Organic playing can be of different sorts:

 

- The ostinato. An ostinato means simply that you are keeping a fixed repetitive rhythmic cell with one limb, while the other(s) play more articulately, either improvising or executing a written part.

 

- Playing two or more parts simultaneously (limited only by the number of limbs your species is equIpped with and, in addition, by how many sticks you can hold in each). When done mechanically, and in the presence of short repetitive parts, this doesn’t differ much from the ostinato outlined above, but you can also train yourself to acquire more liberty on one or all parts, and play variations on each as if each was played by a single performer. Longer parts with no repetition are definitely an option here; in such cases the music is generally composed, and read, but in theory there’s no limits to the extent to which you can “split” your brain, and apply this principle to instant composition.

 

- The fully organic. This means that the different playing surfaces are performing totally complementary parts, each incomplete on its own, resulting in a single musical discourse. A classical example is the Indian tablas, where two very different instruments, one on each hand, are played like a single indivisible unit. An instrument like the drum kit offers the possibility of employing every one of these modes of playing: from the linear (using only one or all available surfaces) to various levels of ostinato, to the fully organic.

 

A classic ensemble of the Cuban Batá can be used as a clarifying (albeit simplistic) example: where the Okonkolo plays mostly in a linear mode, the Itotele is - in many cases - applying the principle of the ostinato, while the Iyá is playing fully organic most of the times.

 

The orthodox way of playing congas is mostly linear, with exceptions typically only represented by unisons. Linearity is sometimes broken in the case of one player replicating an ensemble part – this is the result of a two or three-players rhythm (like a batá toque for example, or the abakua rhythms, the makuta or the guaguancó). In such cases the one-man rendition can employ either one or more ostinato parts, or go fully organic, by not getting too hung up about replicating all the parts exactly. In many cases it’s also possible to render such rhythms in a linear way, still preserving the general musical identity of the toque (at the expenses of pedantic accuracy).

 

When you play a set of three, four, five drums, but even just two, what you have at your disposal is an ensemble of instruments, and linear playing is just one of the options.

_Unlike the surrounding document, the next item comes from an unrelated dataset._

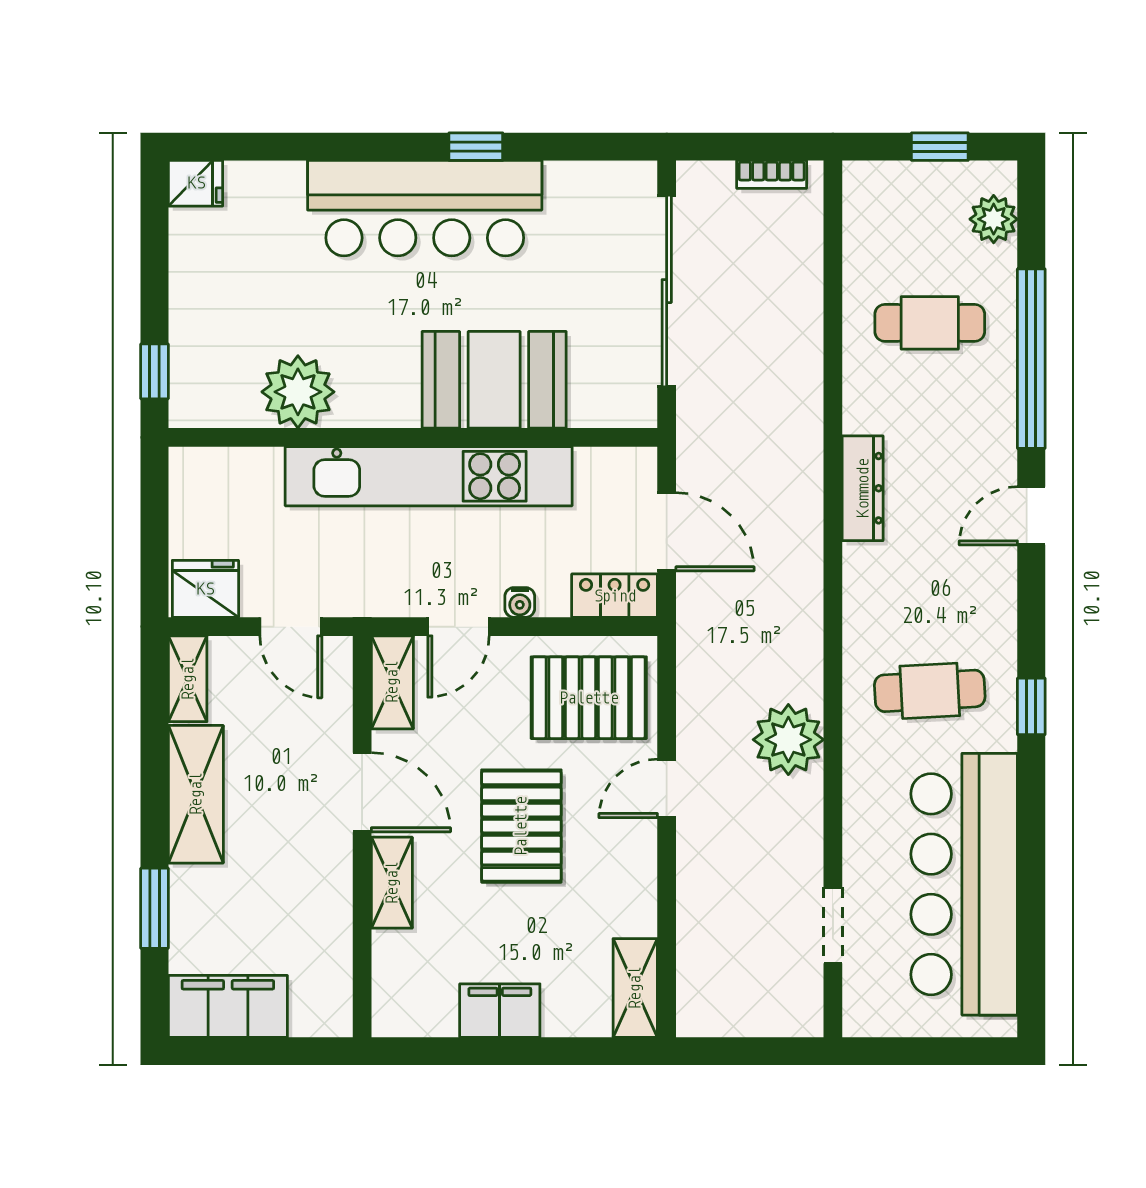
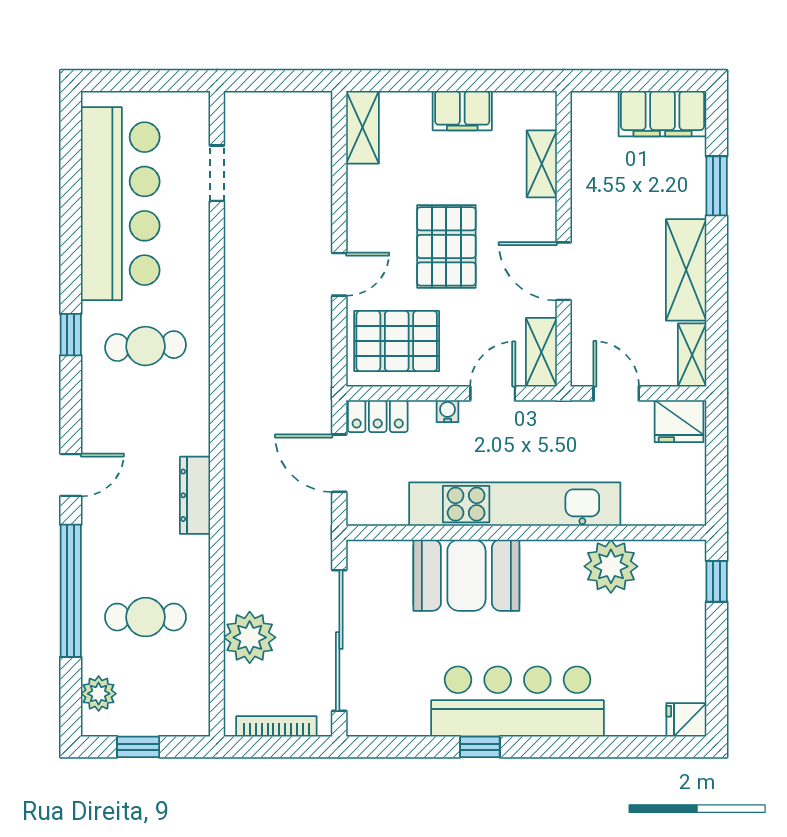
bookcase: (772, 174) -> (276, 726), width x1.56
plant: (788, 740) -> (250, 637), moved
shelving: (392, 883) -> (542, 164), moved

The ostinato, and generally the idea of independence, are the first steps to break away from linearity. But drawing once again from the example of the drum kit, that is just one possibility, and a more full-blown organic way of playing a set of congas can be pursued. A few examples:

- The underlaying pulse of the palm-tip in the tumbao can persist even when it falls simultaneously to other elements of the part

- It can be played on drums different than the central one, and move around them too.

- Any palm-tip sequence can also be played on more than one drum simultaneously (one hand per drum).

On this note, because the palm-tip motion is so predominant in this method, and because it often expands to all drums and not only on the traditionally allocated central one, I warmly suggest to practice all these studies with the congas raised from the floor.

All the studies centred on the palm-tip ostinato, and specifically the symmetric studies for three congas, can be also executed on the two lateral drums only, where each hand stays on one drum and the ostinato simply moves from one to the other, instead of alternating on the central drum.

Another way is that of keeping the “melodic” part, the variable counterpoint to the ostinato, on the central drum, and alternating instead the ostinato around the lateral drums.

Again, all this is especially effective if all the drums are raised from the floor - which is a setup I advise to use throughout these studies. The melody of the palm-induced bass tones becomes thus a new tonal layer and an additional idiomatic resource, and can stimulate new ideas on the instrument’s musical possibilities.